**EXERCISE DIRECTIONS:**
Set every entry down again exactly, omitting none.

══════════

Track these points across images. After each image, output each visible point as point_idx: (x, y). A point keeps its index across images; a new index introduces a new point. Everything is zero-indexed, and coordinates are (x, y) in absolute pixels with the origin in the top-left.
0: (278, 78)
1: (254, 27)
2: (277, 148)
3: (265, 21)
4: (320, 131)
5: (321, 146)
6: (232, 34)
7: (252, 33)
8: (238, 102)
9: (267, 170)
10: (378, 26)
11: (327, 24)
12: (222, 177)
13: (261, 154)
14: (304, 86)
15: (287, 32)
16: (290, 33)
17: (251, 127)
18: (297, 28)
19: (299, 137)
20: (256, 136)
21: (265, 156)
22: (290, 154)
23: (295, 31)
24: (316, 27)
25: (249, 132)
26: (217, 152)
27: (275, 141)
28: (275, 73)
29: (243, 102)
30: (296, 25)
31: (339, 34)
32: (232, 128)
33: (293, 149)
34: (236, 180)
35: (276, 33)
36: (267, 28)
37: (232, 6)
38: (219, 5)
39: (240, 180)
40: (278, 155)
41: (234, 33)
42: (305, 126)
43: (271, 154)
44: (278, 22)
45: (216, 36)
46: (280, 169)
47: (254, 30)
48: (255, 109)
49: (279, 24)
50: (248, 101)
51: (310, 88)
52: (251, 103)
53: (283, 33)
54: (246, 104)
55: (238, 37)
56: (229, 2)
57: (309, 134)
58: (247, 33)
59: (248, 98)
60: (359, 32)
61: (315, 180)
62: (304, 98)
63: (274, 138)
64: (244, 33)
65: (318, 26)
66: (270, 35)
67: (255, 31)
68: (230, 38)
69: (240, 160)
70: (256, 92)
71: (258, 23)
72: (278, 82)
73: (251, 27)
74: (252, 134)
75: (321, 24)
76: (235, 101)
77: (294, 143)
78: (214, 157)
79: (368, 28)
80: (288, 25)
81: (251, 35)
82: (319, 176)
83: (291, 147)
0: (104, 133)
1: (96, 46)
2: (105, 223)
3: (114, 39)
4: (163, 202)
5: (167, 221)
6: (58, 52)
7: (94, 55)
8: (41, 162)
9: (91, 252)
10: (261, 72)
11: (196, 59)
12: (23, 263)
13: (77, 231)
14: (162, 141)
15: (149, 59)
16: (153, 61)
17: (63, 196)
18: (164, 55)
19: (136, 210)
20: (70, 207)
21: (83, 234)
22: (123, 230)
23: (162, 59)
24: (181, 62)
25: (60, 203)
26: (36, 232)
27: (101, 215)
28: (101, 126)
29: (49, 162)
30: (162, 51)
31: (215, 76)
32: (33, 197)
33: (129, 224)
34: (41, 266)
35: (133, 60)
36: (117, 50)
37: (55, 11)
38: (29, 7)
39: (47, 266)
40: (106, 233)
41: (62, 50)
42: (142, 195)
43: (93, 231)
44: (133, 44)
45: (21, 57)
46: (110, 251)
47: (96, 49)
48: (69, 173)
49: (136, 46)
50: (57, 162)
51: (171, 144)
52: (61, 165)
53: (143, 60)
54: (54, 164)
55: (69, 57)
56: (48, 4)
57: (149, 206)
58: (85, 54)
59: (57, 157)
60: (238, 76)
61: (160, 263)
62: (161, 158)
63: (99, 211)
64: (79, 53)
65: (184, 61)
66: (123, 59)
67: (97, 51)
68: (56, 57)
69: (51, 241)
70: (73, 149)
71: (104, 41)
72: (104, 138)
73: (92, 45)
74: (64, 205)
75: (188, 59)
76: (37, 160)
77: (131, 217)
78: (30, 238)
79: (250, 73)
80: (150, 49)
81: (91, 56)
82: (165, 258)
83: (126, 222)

══════════

**WRITTEN RESPONSE:**
Track these points across images. After each image, output each visible point as point_idx: (x, y). A point keeps its index across images; a new index introduces a new point. Everything is zero-indexed, and coordinates are (x, y) in absolute pixels with the origin in the top-left.
0: (278, 78)
1: (254, 27)
2: (277, 148)
3: (265, 21)
4: (320, 131)
5: (321, 146)
6: (232, 34)
7: (252, 33)
8: (238, 102)
9: (267, 170)
10: (378, 26)
11: (327, 24)
12: (222, 177)
13: (261, 154)
14: (304, 86)
15: (287, 32)
16: (290, 33)
17: (251, 127)
18: (297, 28)
19: (299, 137)
20: (256, 136)
21: (265, 156)
22: (290, 154)
23: (295, 31)
24: (316, 27)
25: (249, 132)
26: (217, 152)
27: (275, 141)
28: (275, 73)
29: (243, 102)
30: (296, 25)
31: (339, 34)
32: (232, 128)
33: (293, 149)
34: (236, 180)
35: (276, 33)
36: (267, 28)
37: (232, 6)
38: (219, 5)
39: (240, 180)
40: (278, 155)
41: (234, 33)
42: (305, 126)
43: (271, 154)
44: (278, 22)
45: (216, 36)
46: (280, 169)
47: (254, 30)
48: (255, 109)
49: (279, 24)
50: (248, 101)
51: (310, 88)
52: (251, 103)
53: (283, 33)
54: (246, 104)
55: (238, 37)
56: (229, 2)
57: (309, 134)
58: (247, 33)
59: (248, 98)
60: (359, 32)
61: (315, 180)
62: (304, 98)
63: (274, 138)
64: (244, 33)
65: (318, 26)
66: (270, 35)
67: (255, 31)
68: (230, 38)
69: (240, 160)
70: (256, 92)
71: (258, 23)
72: (278, 82)
73: (251, 27)
74: (252, 134)
75: (321, 24)
76: (235, 101)
77: (294, 143)
78: (214, 157)
79: (368, 28)
80: (288, 25)
81: (251, 35)
82: (319, 176)
83: (291, 147)
0: (104, 133)
1: (96, 46)
2: (105, 223)
3: (114, 39)
4: (163, 202)
5: (167, 221)
6: (58, 52)
7: (94, 55)
8: (41, 162)
9: (91, 252)
10: (261, 72)
11: (196, 59)
12: (23, 263)
13: (77, 231)
14: (162, 141)
15: (149, 59)
16: (153, 61)
17: (63, 196)
18: (164, 55)
19: (136, 210)
20: (70, 207)
21: (83, 234)
22: (123, 230)
23: (162, 59)
24: (181, 62)
25: (60, 203)
26: (36, 232)
27: (101, 215)
28: (101, 126)
29: (49, 162)
30: (162, 51)
31: (215, 76)
32: (33, 197)
33: (129, 224)
34: (41, 266)
35: (133, 60)
36: (117, 50)
37: (55, 11)
38: (29, 7)
39: (47, 266)
40: (106, 233)
41: (62, 50)
42: (142, 195)
43: (93, 231)
44: (133, 44)
45: (21, 57)
46: (110, 251)
47: (96, 49)
48: (69, 173)
49: (136, 46)
50: (57, 162)
51: (171, 144)
52: (61, 165)
53: (143, 60)
54: (54, 164)
55: (69, 57)
56: (48, 4)
57: (149, 206)
58: (85, 54)
59: (57, 157)
60: (238, 76)
61: (160, 263)
62: (161, 158)
63: (99, 211)
64: (79, 53)
65: (184, 61)
66: (123, 59)
67: (97, 51)
68: (56, 57)
69: (51, 241)
70: (73, 149)
71: (104, 41)
72: (104, 138)
73: (92, 45)
74: (64, 205)
75: (188, 59)
76: (37, 160)
77: (131, 217)
78: (30, 238)
79: (250, 73)
80: (150, 49)
81: (91, 56)
82: (165, 258)
83: (126, 222)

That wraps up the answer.